It’s a winter night in Manhattan and the three members of Edison are unloading their gear in the exclusive underground stage of the infamous Rockwood Music Hall. There’s an electric excitement buzzing between them - the kind that only comes when you’re busy doing what you love. After this show they’ll load their gear back into their van, which doubles as their home, and drive through the night to be on a radio show in the morning, hundreds of miles away. It’s all part of the magic. So is this basement stage, intimate, with tiny oak tables and cafe chairs, candlelit and tucked away underground, beneath the chaos of the sidewalks, the taxis, the millions of people living their lives. When they take the stage it’s casual, as if they’re playing among friends, but you could hear a pin drop. We’re ready to listen.
Coming into this show, I had scant background about the band. I had read a couple interviews and had listened to a few songs on the band’s website, but apart from that I had little context for what kind of sound I would hear from this up and coming trio. It turns out my timing couldn’t have been better: the three members of Edison, Sarah Slaton, Dustin Morris, and Maxwell Hughes, had just come off a two-week music and writing retreat called The Music District in Denver. It is one of the many perks they attribute to the millions of revenue pouring back into the arts by profits from the sales of legal marijuana. The creative hiatus produced a handful of new songs that were given to us, the audience, like a gift we weren’t expecting.
Lead singer Sarah Slaton engages the audience in easy conversation between sets. Introducing her “blue-haired boy” Hughes and sharing rare insight into the inspiration behind some of their biggest hits before falling into lyricism that appears to captivate her own body as much as she captivates ours. Her voice has a mercurial quality that can be smoky, then clear, a Joplin-esque power behind her words. For one of their newer songs, written about the window of time after a bar closes, before you take someone home, about the loneliness that can’t be sated from one night’s companionship, she takes artistic risk with vocal manipulation in a way both surprising and fitting. Guitarist Maxwell Hughes, whose illustrious solo career has included fronting for The Lumineers, plays a song of his off their record that, as Sarah said when she introduced it, “is unlike anything else.” Lastly, although Morris classifies as the drummer of the band, calling him that would be a disservice. He played trumpet, banjo, harmonized, and drummed, sometimes all at the same time. I would be no less surprised if he pulled out a skillet and started flipping pancakes on top of everything else. These three people are so brimming with talent that it spilled over the stage and onto the audience, striking all of us with the infectious desire to create.

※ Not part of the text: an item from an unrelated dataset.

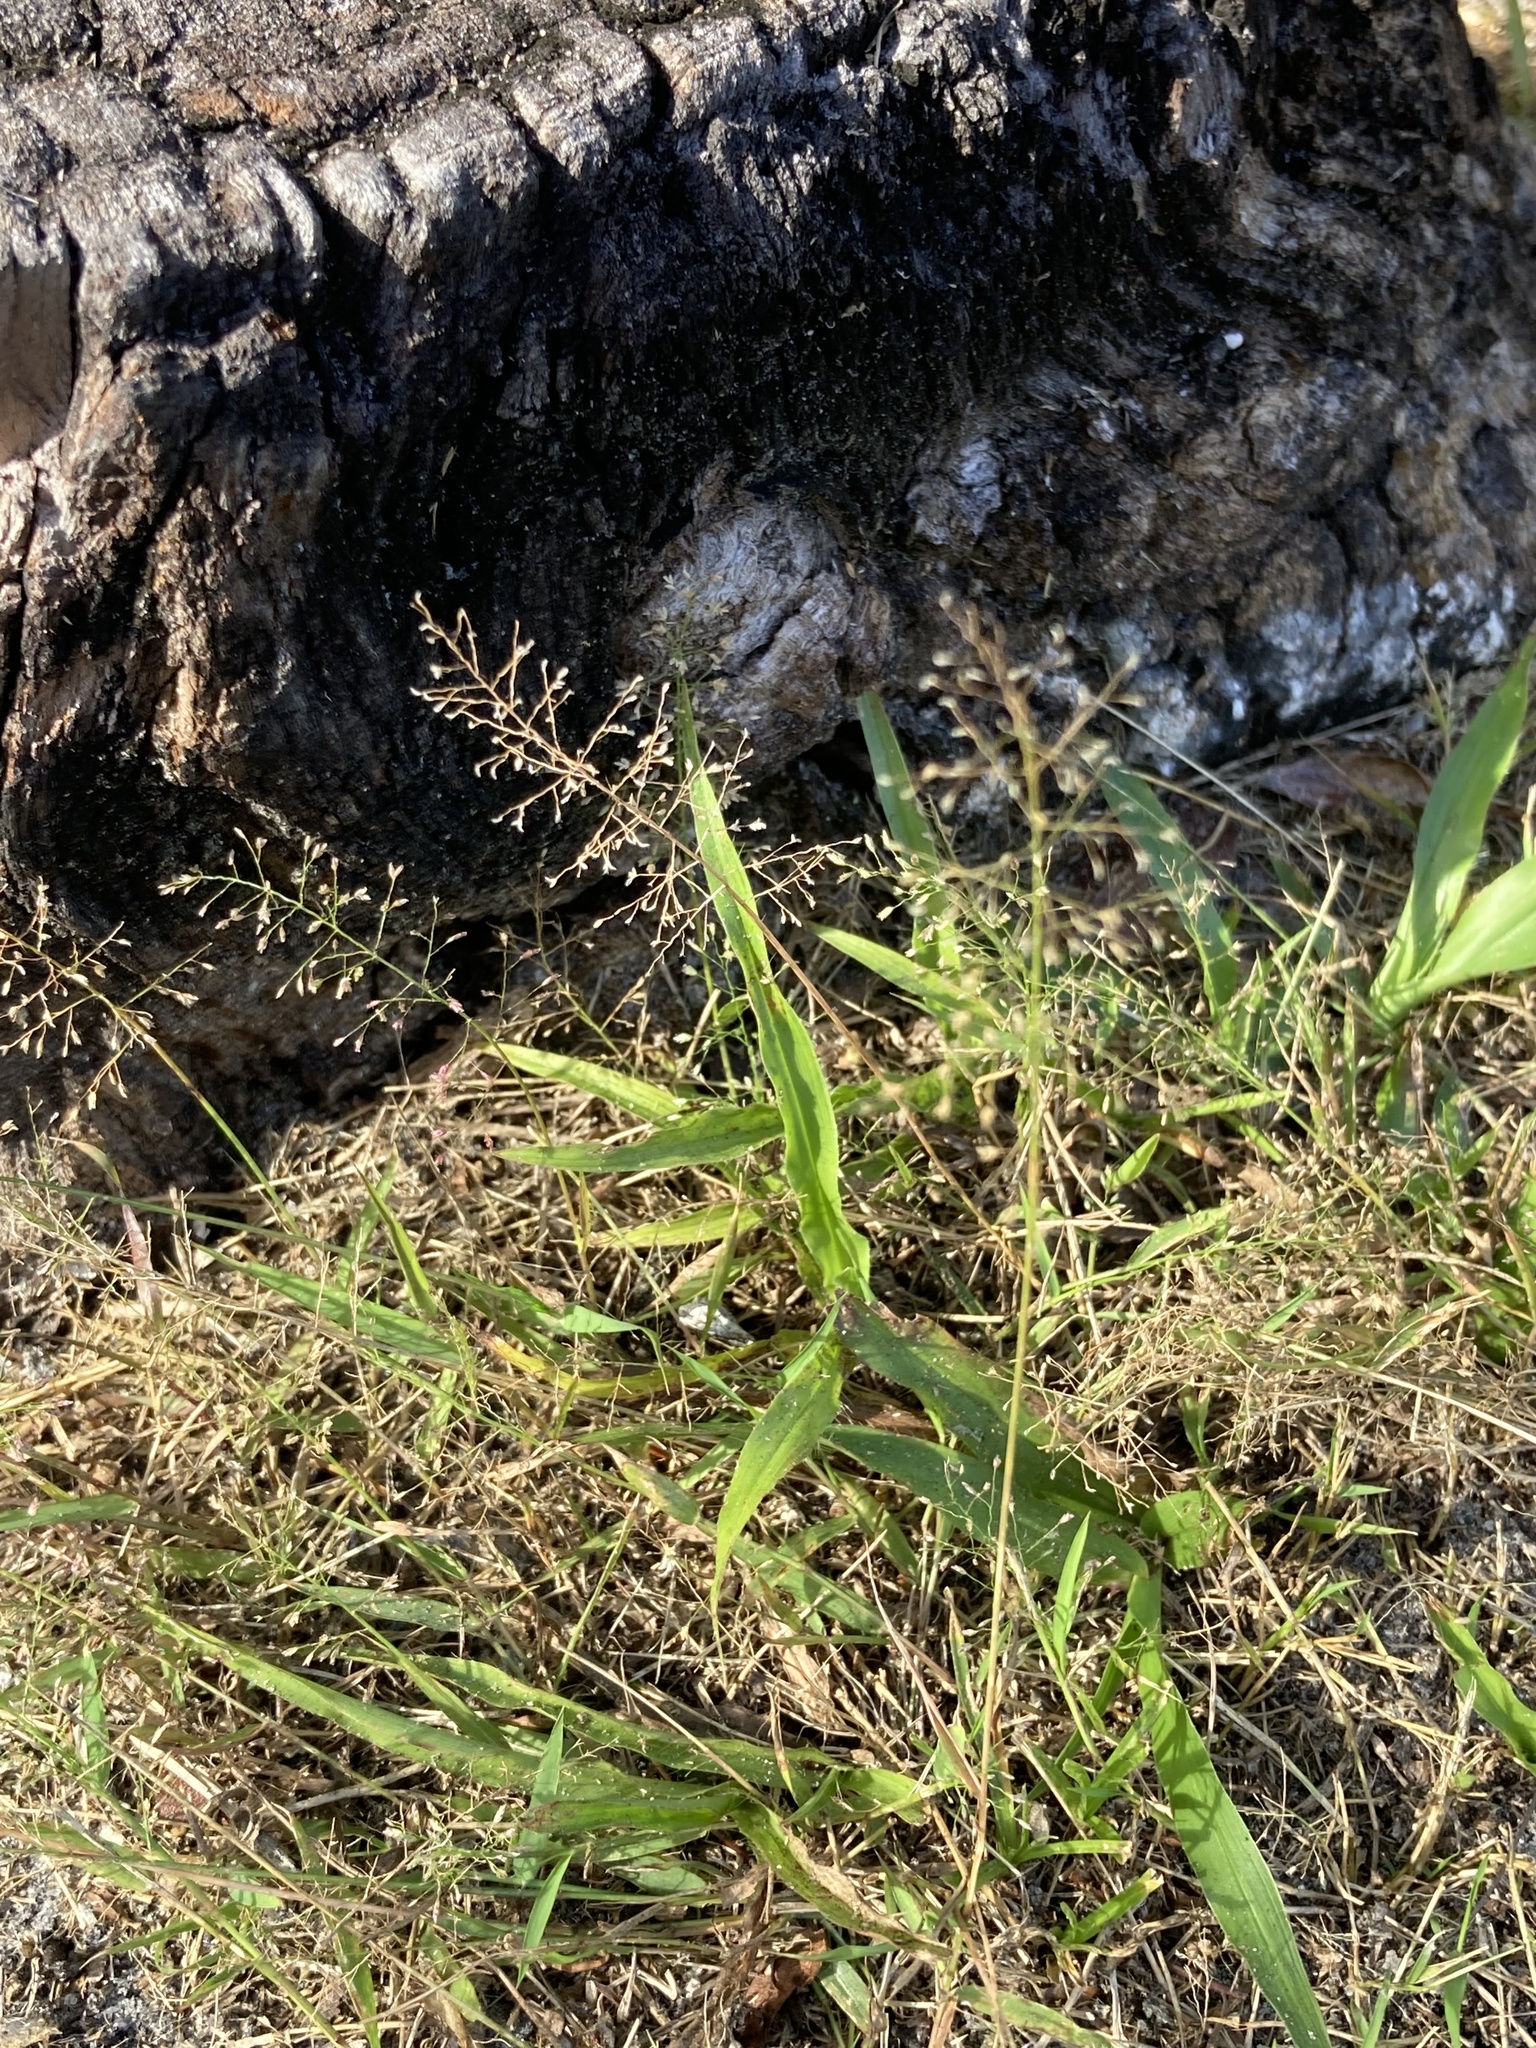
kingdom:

These Denver natives are putting in their hustle as aspiring musicians on the road. They’re already a year in of living full-time on the road but their enthusiasm for their craft or their lifestyle hasn’t wavered. Their song Open Road which will no doubt be climbing the charts any day, is their anthem for this stage of their lives. Before you question their lasting dedication, they shared that a few weeks ago, they got drunk after a show and got matching tattoos. If that doesn’t say commitment - then nothing else will.

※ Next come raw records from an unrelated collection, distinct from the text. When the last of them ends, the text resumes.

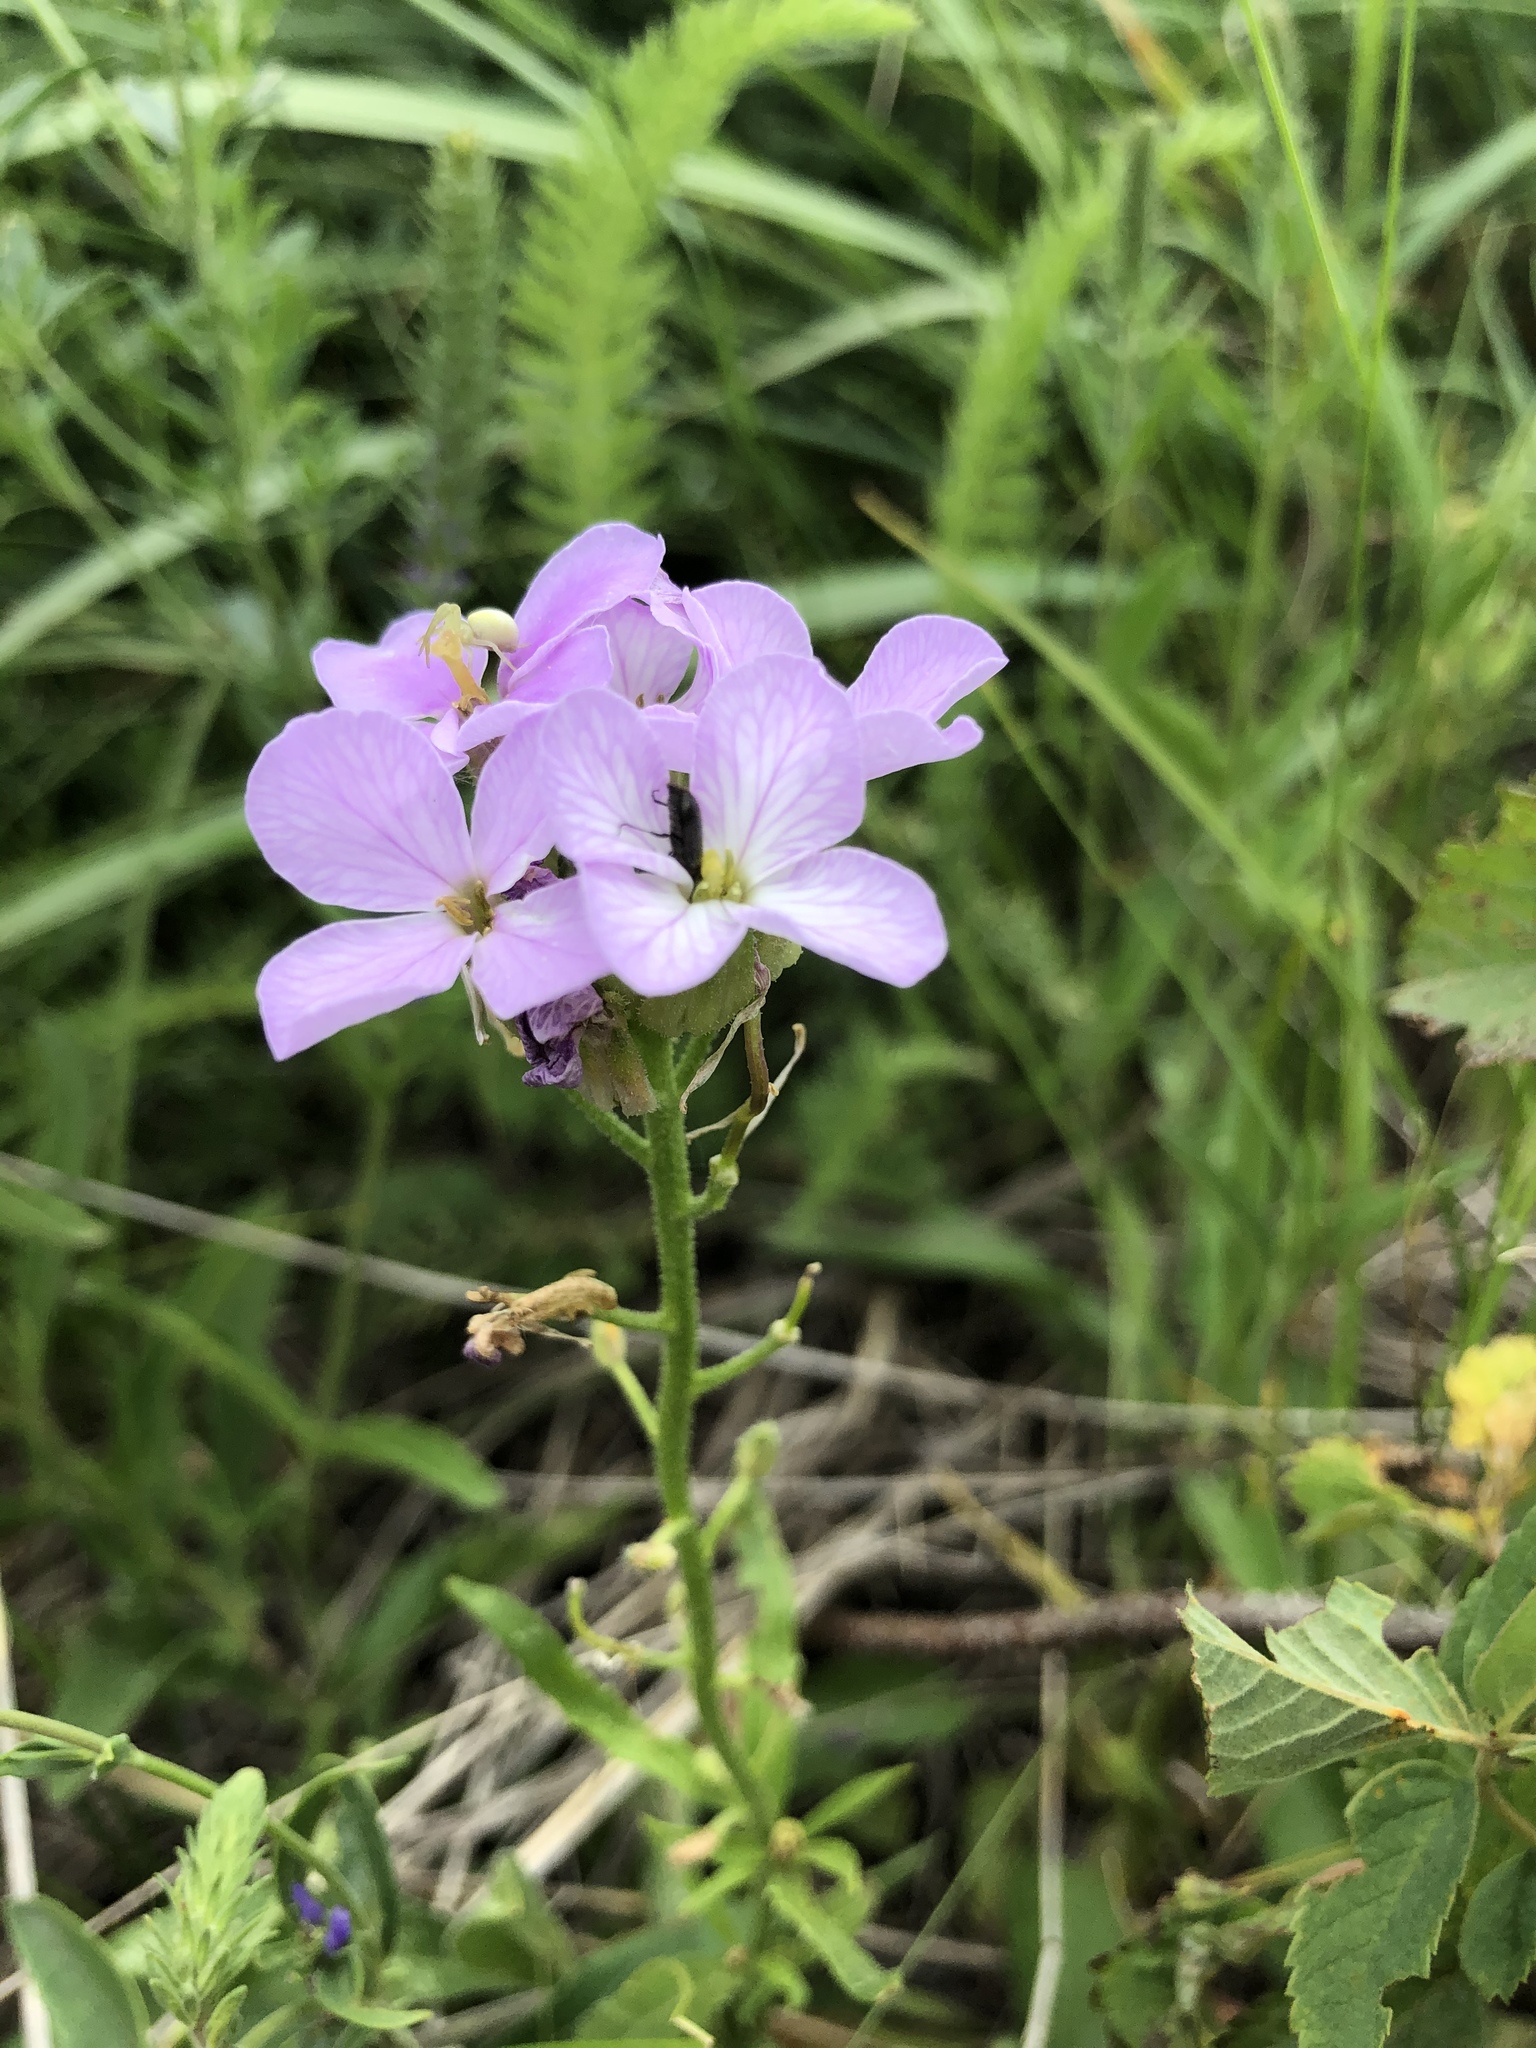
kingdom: Plantae
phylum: Tracheophyta
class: Magnoliopsida
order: Brassicales
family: Brassicaceae
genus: Clausia
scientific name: Clausia aprica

The thread of alternative folk is consistent throughout their hour-long set, but by no means do they always stay in that silo. Exploring electronic, rock, and indie influences, the band keep you leaning forward on your seat until the last song. It is the kind of set in which not one soul checks the time, or glances towards the door, but rather, feels a little deflated when it has ended, and reemerges in the world somehow, slightly, anew.